Respondents do favor Democrats heavily on policy—by a margin of 11 points on policy generally (“Which of the two major political parties do you believe has better ideas for the country?”) and by a margin of 40 points on cannabis policy specifically (“Which of the two major political parties do you believe has better ideas for cannabis policy?”).
Respondents also tend to blame the continued federal prohibition of cannabis on issues with the political process, as opposed to a cumulative lack of political will among electeds, as shown in the data below.
Most Americans support legal cannabis. Why do you think that cannabis has not been legalized federally? (Choose all that apply.) | ||
n: | % | |
Legislative process moves slower than public opinion | 258 | 41% |
Interference from anti-legalization interests | 246 | 39% |
Courts and regulators block progress | 208 | 33% |
There are more important problems to solve | 66 | 10% |
No legislative champions with enough power | 112 | 18% |
Legislators don’t care what voters want | 231 | 36% |
But the result of the poll that struck my colleagues and I as particularly relevant now is the electoral reward that respondents seem to give to any candidate who endorses pro-weed policy. Most respondents—59%—say they would vote for the candidate who has their back on cannabis, regardless of party, and 33% say they “could go either way” when given a choice between a generic Democratic candidate and a generic Republican candidate.
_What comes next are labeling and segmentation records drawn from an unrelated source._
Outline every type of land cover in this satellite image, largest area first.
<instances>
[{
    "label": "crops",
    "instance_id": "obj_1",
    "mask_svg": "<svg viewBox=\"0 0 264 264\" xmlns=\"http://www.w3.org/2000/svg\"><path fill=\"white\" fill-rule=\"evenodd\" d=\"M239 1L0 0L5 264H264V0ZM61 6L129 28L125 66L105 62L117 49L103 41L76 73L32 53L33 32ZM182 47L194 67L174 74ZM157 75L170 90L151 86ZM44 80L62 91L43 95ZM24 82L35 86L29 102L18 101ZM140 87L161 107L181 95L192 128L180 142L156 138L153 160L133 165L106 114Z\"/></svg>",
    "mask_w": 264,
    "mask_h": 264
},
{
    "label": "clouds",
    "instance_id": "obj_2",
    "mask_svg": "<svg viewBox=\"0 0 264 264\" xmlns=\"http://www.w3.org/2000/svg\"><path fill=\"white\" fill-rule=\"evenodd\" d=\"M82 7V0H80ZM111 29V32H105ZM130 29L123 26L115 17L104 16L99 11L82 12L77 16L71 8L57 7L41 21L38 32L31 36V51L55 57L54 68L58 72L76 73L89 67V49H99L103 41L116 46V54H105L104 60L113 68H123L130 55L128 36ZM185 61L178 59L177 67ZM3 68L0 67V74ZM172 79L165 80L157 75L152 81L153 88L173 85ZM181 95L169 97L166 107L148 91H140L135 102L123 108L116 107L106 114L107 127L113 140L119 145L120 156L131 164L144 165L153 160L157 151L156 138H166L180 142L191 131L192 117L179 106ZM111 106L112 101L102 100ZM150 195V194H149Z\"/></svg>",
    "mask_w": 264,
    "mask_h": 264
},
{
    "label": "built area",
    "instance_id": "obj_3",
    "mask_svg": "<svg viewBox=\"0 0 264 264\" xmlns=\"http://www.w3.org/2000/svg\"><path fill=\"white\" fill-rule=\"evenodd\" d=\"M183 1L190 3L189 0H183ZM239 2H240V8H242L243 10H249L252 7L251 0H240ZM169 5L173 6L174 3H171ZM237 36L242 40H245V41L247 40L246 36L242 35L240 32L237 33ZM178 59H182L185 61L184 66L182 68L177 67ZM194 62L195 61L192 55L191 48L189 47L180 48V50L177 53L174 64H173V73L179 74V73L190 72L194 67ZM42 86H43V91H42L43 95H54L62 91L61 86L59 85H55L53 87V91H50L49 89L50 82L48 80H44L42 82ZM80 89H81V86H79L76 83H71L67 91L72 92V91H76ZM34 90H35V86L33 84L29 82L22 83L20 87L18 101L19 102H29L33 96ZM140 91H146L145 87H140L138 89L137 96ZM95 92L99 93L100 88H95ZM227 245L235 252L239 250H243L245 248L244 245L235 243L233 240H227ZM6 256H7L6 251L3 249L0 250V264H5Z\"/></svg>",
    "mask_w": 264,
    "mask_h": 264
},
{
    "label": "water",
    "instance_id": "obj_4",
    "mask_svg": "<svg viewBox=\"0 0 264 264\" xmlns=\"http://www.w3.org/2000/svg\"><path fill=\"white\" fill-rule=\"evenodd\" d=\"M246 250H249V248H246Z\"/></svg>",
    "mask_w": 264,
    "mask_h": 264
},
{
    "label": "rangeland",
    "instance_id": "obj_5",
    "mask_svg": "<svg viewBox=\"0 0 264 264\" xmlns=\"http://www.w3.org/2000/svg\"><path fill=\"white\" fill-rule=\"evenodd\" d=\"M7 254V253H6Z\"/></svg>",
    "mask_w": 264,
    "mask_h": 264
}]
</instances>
By combining our polling data with outside data on state-level cannabis use and voter participation from the 2020 presidential election, we can project that there are 6.8m voters who do not express a partisan affiliation in the cannabis voting bloc, including 2.5m in the decisive battleground states. This audience could be an absolute windfall politically—presidential campaigns will spend millions of dollars to find and target the tiniest slice of undecided voters in battleground states.
This matters now because of DEA’s reported decision to reclassify cannabis from a Schedule I controlled substance to a Schedule III controlled substance. To boil that decision down a great deal, it is exactly the kind of policy win that our poll shows will produce an electoral reward, and the Biden-Harris campaign will rightly be claiming credit for it this campaign cycle. Passing the cannabis banking bill, most likely as a rider to must-pass legislation, would further bring Democrats into favor with cannabis consumers.
Republican candidates, by contrast, do not have any maneuverability on cannabis, so even pro-weed Republican candidates will find it challenging to take advantage of the electoral reward our polling finds.
The Republican party platform continues to oppose pro-cannabis policy, instead opting for continuing the capricious, racist enforcement and incarceration of the past. A February memo from a powerful committee that sets the policy agenda for House Republicans is just the latest evidence that Republicans do not care about the will of the people when it comes to cannabis. The GOP has tied itself to the mast of a sinking ship on this issue. While there is still time for the party to moderate its stance on cannabis, there is absolutely zero evidence that they will do so anytime soon.
The data says that Democrats can use the pro-cannabis voting bloc to build a “blue firewall” in the swing states of Pennsylvania, Arizona, Georgia, Michigan, Nevada, and Wisconsin. It also says that Florida may be within reach as well.
Deb Tharp is head of legal and policy research at NuggMD, a telehealth platform for cannabis.